American skipper Ken Read steered Mar Mostro into Miami on Wednesday to win Leg 6 of the Volvo Ocean Race, putting Puma Ocean Racing back into contention in the grueling round-the-world race.
The little things in life that aren't available on the open ocean were waiting for Read and his crew: a warm shower, cold beer and getting to watch an NHL playoff game on TV in a bar.
"Life is good," Read said in a phone interview.
Puma Ocean Racing, the only American-based team in the fleet, won its second straight leg, ending an epic 17-day match race with Camper of New Zealand-Spain.
Puma also won Leg 5 from Auckland, New Zealand, to Itajai, Brazil. The consecutive leg victories are a huge comeback for a crew that has been playing catch-up since the first leg, when it was left stranded in the south Atlantic Ocean after its mast shattered.
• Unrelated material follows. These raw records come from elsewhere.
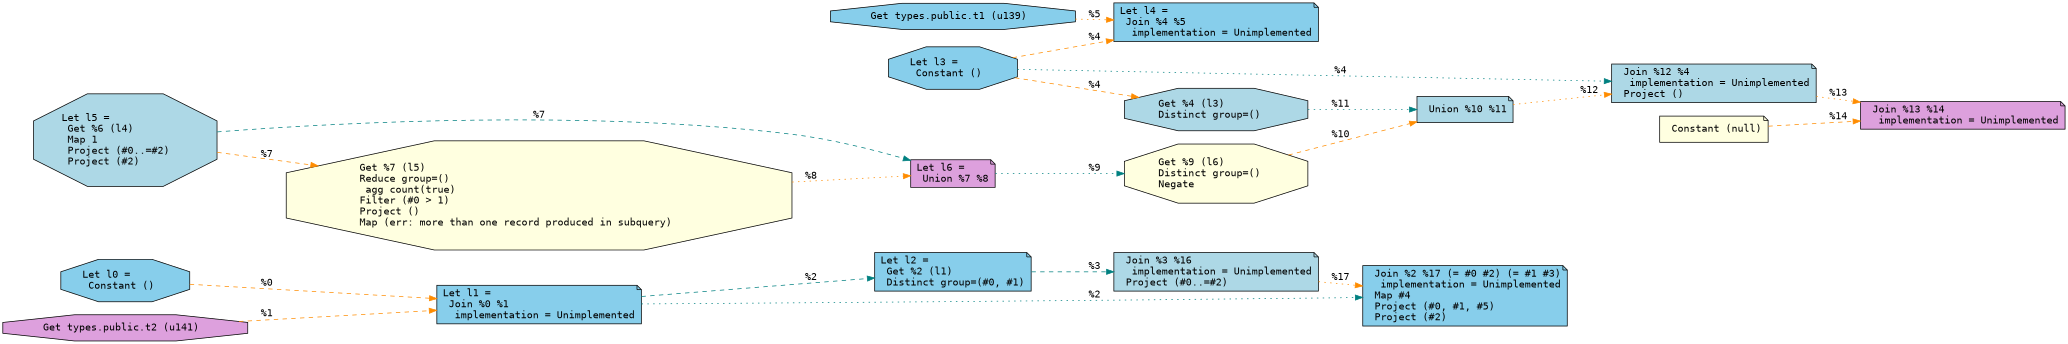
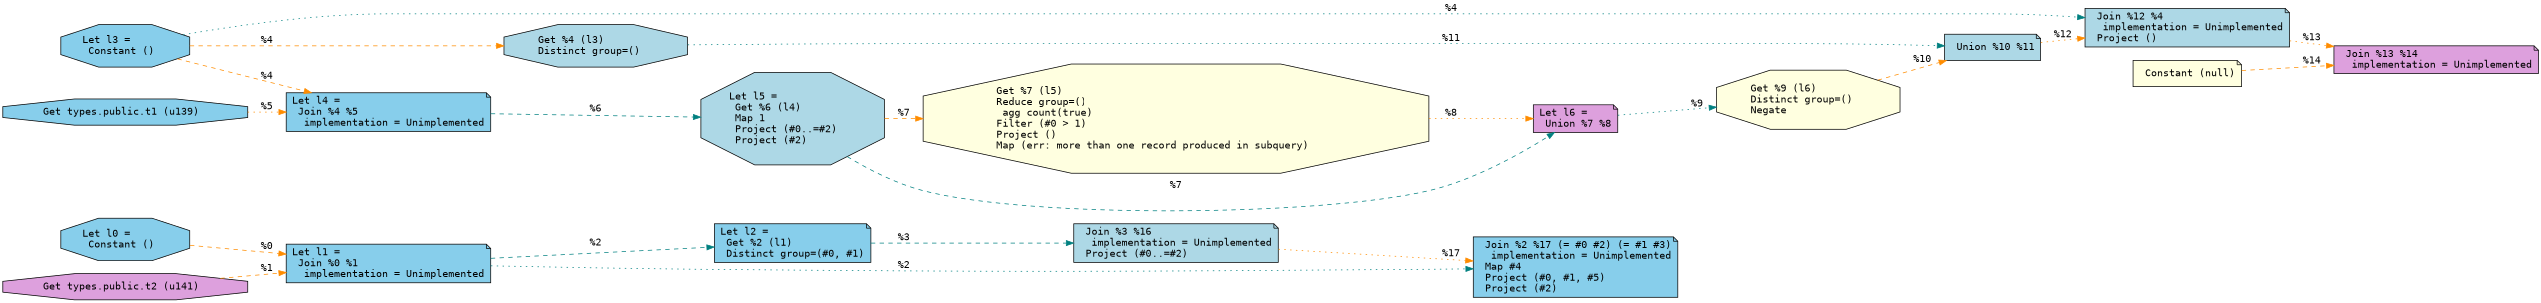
  digraph {
    fontname="DejaVu Sans Mono"
    rankdir=LR
    node [fillcolor=skyblue fontname="DejaVu Sans Mono" shape=note style=filled]
    edge [color=darkorange fontname="DejaVu Sans Mono" style=dashed]
    n1 [label="Let l0 =\l Constant ()\l" shape=octagon]
    n2 [label="Let l1 =\l Join %0 %1\l  implementation = Unimplemented\l"]
    n3 [label="Let l2 =\l Get %2 (l1)\l Distinct group=(#0, #1)\l"]
    n4 [label=" Join %2 %17 (= #0 #2) (= #1 #3)\l  implementation = Unimplemented\l Map #4\l Project (#0, #1, #5)\l Project (#2)\l"]
    n5 [fillcolor=plum label=" Get types.public.t2 (u141)\l" shape=octagon]
    n6 [fillcolor=lightblue label=" Join %3 %16\l  implementation = Unimplemented\l Project (#0..=#2)\l"]
    n7 [label="Let l3 =\l Constant ()\l" shape=octagon]
    n8 [label="Let l4 =\l Join %4 %5\l  implementation = Unimplemented\l"]
    n9 [fillcolor=lightblue label=" Get %4 (l3)\l Distinct group=()\l" shape=octagon]
    n10 [fillcolor=lightblue label=" Join %12 %4\l  implementation = Unimplemented\l Project ()\l"]
    n11 [fillcolor=lightblue label="Let l5 =\l Get %6 (l4)\l Map 1\l Project (#0..=#2)\l Project (#2)\l" shape=octagon]
    n12 [fillcolor=lightblue label=" Union %10 %11\l"]
    n13 [fillcolor=plum label=" Join %13 %14\l  implementation = Unimplemented\l"]
    n14 [label=" Get types.public.t1 (u139)\l" shape=octagon]
    n15 [fillcolor=lightyellow label=" Get %7 (l5)\l Reduce group=()\l  agg count(true)\l Filter (#0 \> 1)\l Project ()\l Map (err: more than one record produced in subquery)\l" shape=octagon]
    n16 [fillcolor=plum label="Let l6 =\l Union %7 %8\l"]
    n17 [fillcolor=lightyellow label=" Get %9 (l6)\l Distinct group=()\l Negate\l" shape=octagon]
    n18 [fillcolor=lightyellow label=" Constant (null)\l"]
    n1 -> n2 [label="%0\l"]
    n2 -> n3 [color=teal label="%2\l"]
    n2 -> n4 [color=teal label="%2\l" style=dotted]
    n3 -> n6 [color=teal label="%3\l"]
    n5 -> n2 [label="%1\l"]
    n6 -> n4 [label="%17\l" style=dotted]
    n7 -> n8 [label="%4\l"]
    n7 -> n9 [label="%4\l"]
    n7 -> n10 [color=teal label="%4\l" style=dotted]
+   n8 -> n11 [color=teal label="%6\l"]
    n9 -> n12 [color=teal label="%11\l" style=dotted]
    n10 -> n13 [label="%13\l" style=dotted]
    n11 -> n15 [label="%7\l"]
    n11 -> n16 [color=teal label="%7\l"]
    n12 -> n10 [label="%12\l" style=dotted]
    n14 -> n8 [label="%5\l" style=dotted]
    n15 -> n16 [label="%8\l" style=dotted]
    n16 -> n17 [color=teal label="%9\l" style=dotted]
    n17 -> n12 [label="%10\l"]
    n18 -> n13 [label="%14\l"]
  }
Because Mar Mostro - it means "sea monster" - had to be shipped from a remote island to Cape Town, Puma scored zero points on that leg.
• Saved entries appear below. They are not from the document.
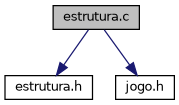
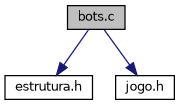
  digraph {
    node [color=black fillcolor=white fontname=Helvetica fontsize=10 shape=record style=filled]
    edge [color=midnightblue fontname=Helvetica fontsize=10 labelfontname=Helvetica labelfontsize=10 style=solid]
-   n1 [fillcolor=grey75 fontcolor=black height=0.2 label="estrutura.c" width=0.4]
+   n1 [fillcolor=grey75 fontcolor=black height=0.2 label="bots.c" width=0.4]
    n2 [height=0.2 label="estrutura.h" width=0.4]
    n3 [height=0.2 label="jogo.h" width=0.4]
    n1 -> n2
    n1 -> n3
  }
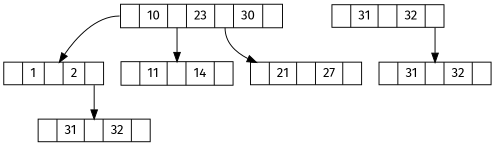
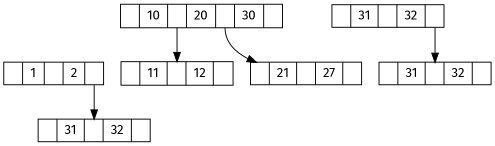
  digraph {
    fontname="Fira Sans"
    node [fontname="Fira Sans" shape=record]
    edge [fontname="Fira Sans" tailport=f2]
-   n1 [height=.1 label="<f0> |10|<f1> |23|<f2> |30|<f3>"]
+   n1 [height=.1 label="<f0> |10|<f1> |20|<f2> |30|<f3>"]
    n2 [height=.1 label="<f0> |1|<f1> |2|<f2>"]
-   n3 [height=.1 label="<f0> |11|<f1> |14|<f2>"]
+   n3 [height=.1 label="<f0> |11|<f1> |12|<f2>"]
    n4 [height=.1 label="<f0> |21|<f1> |27|<f2>"]
    n5 [height=.1 label="<f0> |31|<f1> |32|<f2>"]
    n6 [height=.1 label="<f0> |31|<f1> |32|<f2>"]
    n7 [height=.1 label="<f0> |31|<f1> |32|<f2>"]
-   n1 -> n2 [tailport=f0]
    n1 -> n3 [tailport=f1]
    n1 -> n4
    n2 -> n5
    n6 -> n7
  }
Although there are only three American crewmen on Mar Mostro, Read said it was a great feeling to win the leg with the only stopover in the United States.
"I can't say it was unexpected," said Read, who's from Newport, R.I. "This is what our team always expected. It's kind of a confidence that's been brewing for a while. It's all happening. It's all good."
Puma led the entire leg, which covered 4,800 nautical miles. Puma beat Camper into Miami by about five nautical miles. Read said the rival boat was in sight almost the whole leg, and other boats in the fleet closed the gap at times.
"It was a hard leg," he said. "There were tons of weather features. There are times when you say, `It's not going our way.' But for some reason we figured out how to make it go our way. It seems like we did so many good things in this leg. We've got a bit of a roll going. That's a good thing. Momentum is a good thing."
Read said most of the leg was sailed in fairly light wind. Mar Mostro would build a lead, and then run into a wall where there was no wind, allowing other boats to close the gap.
"We were the first to figure out how to poke our nose out of it. It happened five or six times where you'd sail into a pothole, and that lead you worked so hard to get has literally evaporated in hours," he said. "You had to start all over. The reality is, it's really easy to crack in those situations.
"It would have been so easy to lose, and nobody on board would allow it to happen. It was wonderful to see."
Puma is in fourth place, 17 points behind overall leader Telefonica of Spain.
With six of nine offshore legs complete in the race that will cover 39,000 nautical miles, Telefonica leads with 164 points, followed by Groupama with 153, Camper 149 and Puma 147.
"Given that we gave away 30 points on the first leg, it says a lot for this team," Read said.
After an in-port race on May 19, Leg 7 to Lisbon, Portugal begins the next day. The race is scheduled to finish in Galway, Ireland, in early July.